The song ‘When We Were Younger’ by Soja had resonated with me profoundly since the first time I heard it. The words are so strikingly similar to my own musings and it depends on my mood whether I am transported to a tropical beach or deep within my own melancholic longings for what could have been.
I often listen to Soja when searching for answers and inspiration. The lyrics of this song are particularly poignant to me and I’ve basically had it on repeat for the past few days. I have been struggling with the soft lulls and tranquility that comes from living what I consider to be ‘a normal persons life’.
I’m not normal. This isn’t a sad fact and you shouldn’t feel guilt or regret at my admission. It is a simple matter of fact that I have been to more medical specialists than a great deal of people. I have likely spent as much time in waiting rooms at doctor surgeries and pathologists than I think I have in my eighteen months of university lectures and tutorials. I understand medical speak without a degree or dictionary. I know my medical and patient numbers and codes better than my parents phone numbers. I’m at peace with all of this.
The last few years have been big. I have felt it was building to a crescendo. Make or break. Either the final catastrophe was on its way or else lupus was giving me one almighty send off before I was left at peace.
I’ve been through this once before so I will not be easily deterred or fooled. I can never really drop my guard now my neurology is involved. I’m fortunate that I have been through this kind of situation before. Fortunate that I can identify the feeling of it, the way it seeps in to my bones, the way it sends cold water through my veins.
This situation is a ‘calm before the storm’ style event. Or at least that is how it feels. There is an eeriness to it. An unnatural fog awash through the streets of my life. A gloom settles over my heart that never reaches my mind to affect it. Like an insincere smile that never truly hides the cold contempt of the eyes. The feeling is without any emotional attachment and it is for this reason my consciousness is so ill-at-ease. My mood is that of someone who has been hurt or has lost and it is similar to a genuine depression. Whether it becomes a depression depends on how I progress from this point.
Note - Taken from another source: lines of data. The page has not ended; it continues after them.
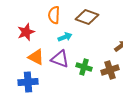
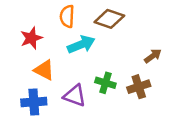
cyan arrow: (65, 37) -> (81, 44), size x1.5
purple triangle: (60, 59) -> (75, 96), moved

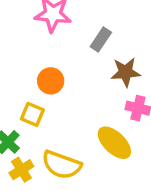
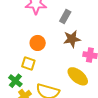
brown star: (126, 72) -> (72, 39), moved

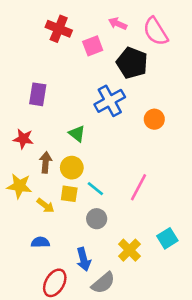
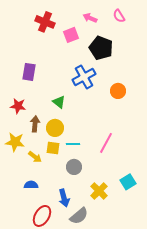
pink semicircle: (156, 31) -> (119, 16), moved, size x0.6
cyan line: (95, 189) -> (73, 144), turned -40

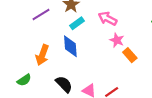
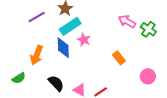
pink arrow: (108, 19) -> (127, 21), moved
cyan rectangle: (77, 23) -> (70, 26), size x1.5
pink star: (117, 40) -> (84, 40), moved

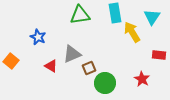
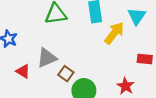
yellow arrow: (132, 32) -> (114, 33), turned 70
brown square: (89, 68) -> (66, 74), turned -32

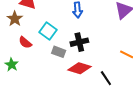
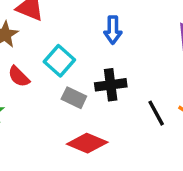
red diamond: (80, 68) -> (87, 143), moved
black line: (106, 78) -> (156, 113), moved

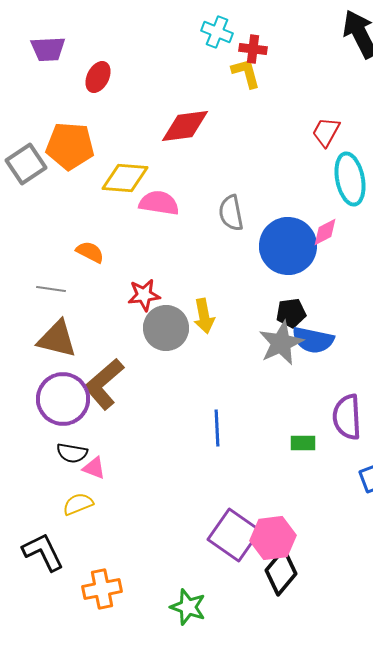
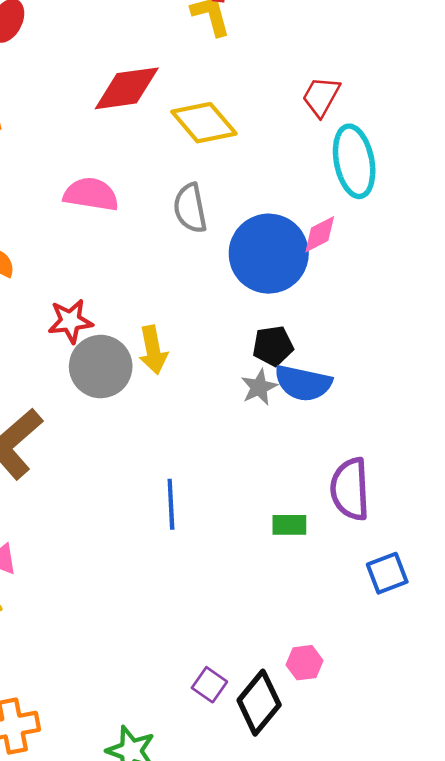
yellow diamond: (125, 178) -> (204, 123), moved, turned 45
gray star: (281, 343) -> (259, 387), size x0.6
purple square: (234, 535) -> (209, 685), moved, size x0.5
pink hexagon: (273, 538) -> (305, 663), moved, size x0.6

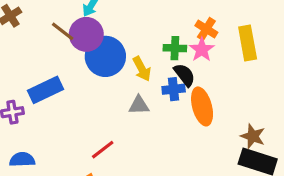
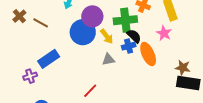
brown line: (63, 31) -> (41, 23), moved
purple circle: (86, 34) -> (92, 16), moved
green cross: (175, 48) -> (125, 20), size x1.6
pink star: (202, 50) -> (164, 33), moved

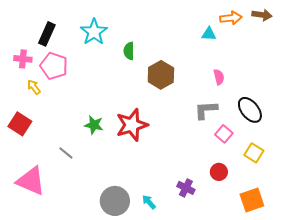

In my mind I know I have no reason to be feeling this way. I am loved and I love. I work enough to keep me busy but not enough to make me sick. I see my friends, shows, dine out and walk along the beach and through the park. I have money, shelter, food and things to occupy my mind in a range of ways. If I need to talk about how I feel I have that too. To be honestly last week I felt perfectly blissful with my life as it currently stands. I have not had to worry about my ‘Lupus Health’ in over three months now. This is quite a statement given how hectic everything has been for me recently!
This darkness that dwells where I dwell, shares my body with me, holds my joy at bay is a fiend that I know. I can tell you the woeful reason behind its existence and to some this may not be an unfamiliar sensation. To those of you who not experienced this yourself, please try to understand and appreciate the gravity without passing (too much) judgement.
See, I am basically in withdrawal from ill health. I have structured my life around the presumption that each day I will be wading through the technicalities present with Cerebral Vasculitis. I have opened up my life, adjusted the way I present myself to others and how I go about each day completely on the presumption that I may have a seizure or encounter other issues caused by or due to the masses within my brain and how they impose on my brain functionality.
When the foundation of your life is built on a significant health impairment and then suddenly, or not so suddenly, your health recovers a space remains. Like all spaces, or losses, it is noticeable. It can be felt. I notice it and I am feeling it now.
Please don’t misunderstand me. I do not miss my ill health or long for it to return. I did not revel in my ailment and enjoy the extra attention, circumstances or care it brought me. That is not what I am saying.
What I am trying to say is I am well now but the extra allowances that needed to be made to get about in my life throughout the past two years have created a void. This void is the present cause for my hollow feelings and restlessness. I know how to watch this incase it spirals down deeper. For now I can confirm for all who may wonder I have already spoken to someone and I am taking ‘preventative steps’. I will focus on my outdoor activities, mental stimulus and the ones who care for me until I can update you further.